29. Juni 2017
Peak Beep?
Zu dem Büro, in dem ich arbeite, gehört eine leidlich eingerichtete Küche und darin steht auch eine Mikrowelle. Das mindestens zehn Jahre alte Gerät wurde wegen Altersschwäche kürzlich gegen ein neues ausgetauscht.
Der alte Mikrowellenherd – denn so müsste es ja eigentlich richtig heißen – verfügte über zwei Drehregler zum Einstellen der Leistung und der Dauer des Aufheizvorgangs sowie eine Taste zum Öffnen der Tür, wodurch ein laufender Heizvorgang unterbrochen wurde.
Der Regler für die Kochzeit funktionierte offenbar wie eine mechanische Eieruhr. Indem man ihn nach rechts drehte, zog man eine Feder auf, die dann ein Uhrwerk antrieb, das den Regler die entsprechende Anzahl Minuten wieder zurück laufen ließ. War die gewählte Zeit abgelaufen, löste dieser Mechanismus einen einzelnen Glockenton aus – ein im ganzen Büro deutlich vernehmbares "Ping!"

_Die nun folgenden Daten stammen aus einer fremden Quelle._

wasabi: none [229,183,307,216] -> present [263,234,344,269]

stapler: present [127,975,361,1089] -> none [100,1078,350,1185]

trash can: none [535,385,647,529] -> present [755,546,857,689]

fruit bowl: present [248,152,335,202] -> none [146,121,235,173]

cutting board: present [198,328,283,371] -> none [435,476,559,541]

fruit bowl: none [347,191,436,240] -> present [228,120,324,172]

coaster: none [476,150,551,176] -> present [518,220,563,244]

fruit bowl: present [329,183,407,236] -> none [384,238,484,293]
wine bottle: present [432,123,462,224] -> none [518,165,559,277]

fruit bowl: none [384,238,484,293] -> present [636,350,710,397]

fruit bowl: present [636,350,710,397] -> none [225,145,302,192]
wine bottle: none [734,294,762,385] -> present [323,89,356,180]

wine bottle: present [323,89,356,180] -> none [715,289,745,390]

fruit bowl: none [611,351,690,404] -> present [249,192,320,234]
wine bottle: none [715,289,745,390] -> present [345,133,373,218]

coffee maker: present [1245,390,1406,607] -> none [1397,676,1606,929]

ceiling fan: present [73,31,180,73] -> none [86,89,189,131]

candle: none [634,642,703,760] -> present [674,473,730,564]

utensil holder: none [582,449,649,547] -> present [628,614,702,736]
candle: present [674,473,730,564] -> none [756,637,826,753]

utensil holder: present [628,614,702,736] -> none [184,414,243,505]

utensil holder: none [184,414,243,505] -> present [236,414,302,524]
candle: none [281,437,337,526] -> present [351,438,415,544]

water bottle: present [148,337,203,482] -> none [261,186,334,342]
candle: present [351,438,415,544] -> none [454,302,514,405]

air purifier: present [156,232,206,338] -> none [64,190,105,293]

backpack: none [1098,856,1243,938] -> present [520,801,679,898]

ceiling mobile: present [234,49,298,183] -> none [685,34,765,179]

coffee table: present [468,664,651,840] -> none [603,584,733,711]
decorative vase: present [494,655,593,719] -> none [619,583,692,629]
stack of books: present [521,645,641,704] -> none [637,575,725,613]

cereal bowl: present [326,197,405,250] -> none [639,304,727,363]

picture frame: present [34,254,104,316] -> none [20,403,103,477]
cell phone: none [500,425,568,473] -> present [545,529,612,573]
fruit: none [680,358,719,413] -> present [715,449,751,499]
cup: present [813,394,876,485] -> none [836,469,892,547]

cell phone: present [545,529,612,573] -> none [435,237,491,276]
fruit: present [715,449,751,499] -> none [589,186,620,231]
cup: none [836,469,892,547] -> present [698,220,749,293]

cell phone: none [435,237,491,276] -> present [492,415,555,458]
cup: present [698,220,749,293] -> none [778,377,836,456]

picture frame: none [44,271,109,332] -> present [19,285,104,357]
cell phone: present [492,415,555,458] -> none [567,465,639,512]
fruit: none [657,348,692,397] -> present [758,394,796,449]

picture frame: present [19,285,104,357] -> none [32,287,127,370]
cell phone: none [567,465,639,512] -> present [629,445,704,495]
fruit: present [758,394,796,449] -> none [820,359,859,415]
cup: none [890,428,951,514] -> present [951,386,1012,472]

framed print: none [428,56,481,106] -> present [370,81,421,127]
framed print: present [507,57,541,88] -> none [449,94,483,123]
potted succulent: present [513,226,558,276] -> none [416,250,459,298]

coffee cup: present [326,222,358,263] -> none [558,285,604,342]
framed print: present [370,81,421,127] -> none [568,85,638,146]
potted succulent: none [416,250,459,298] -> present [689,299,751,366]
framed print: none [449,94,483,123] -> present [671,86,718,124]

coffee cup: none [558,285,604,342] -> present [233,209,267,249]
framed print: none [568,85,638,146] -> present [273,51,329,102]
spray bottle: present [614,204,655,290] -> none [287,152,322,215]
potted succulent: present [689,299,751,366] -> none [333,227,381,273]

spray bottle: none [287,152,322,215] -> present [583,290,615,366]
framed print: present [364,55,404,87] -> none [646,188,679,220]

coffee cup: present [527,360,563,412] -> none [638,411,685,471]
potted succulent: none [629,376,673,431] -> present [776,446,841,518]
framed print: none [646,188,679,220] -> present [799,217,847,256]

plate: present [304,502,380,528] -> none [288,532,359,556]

Die neue Mikrowelle pingt nicht, sondern piepst. Sie piepst gleich viermal und zwar schon unmittelbar bevor die Kochzeit abgelaufen ist. Sie hat außerdem mehrere Tasten, deren Funktion sich mir noch nicht völlig erschlossen hat. Immerhin sind sie teilweise mit appetitanregenden Symbolen gekennzeichnet. Leider produziert auch jeder Druck auf eine dieser Tasten den Piepton.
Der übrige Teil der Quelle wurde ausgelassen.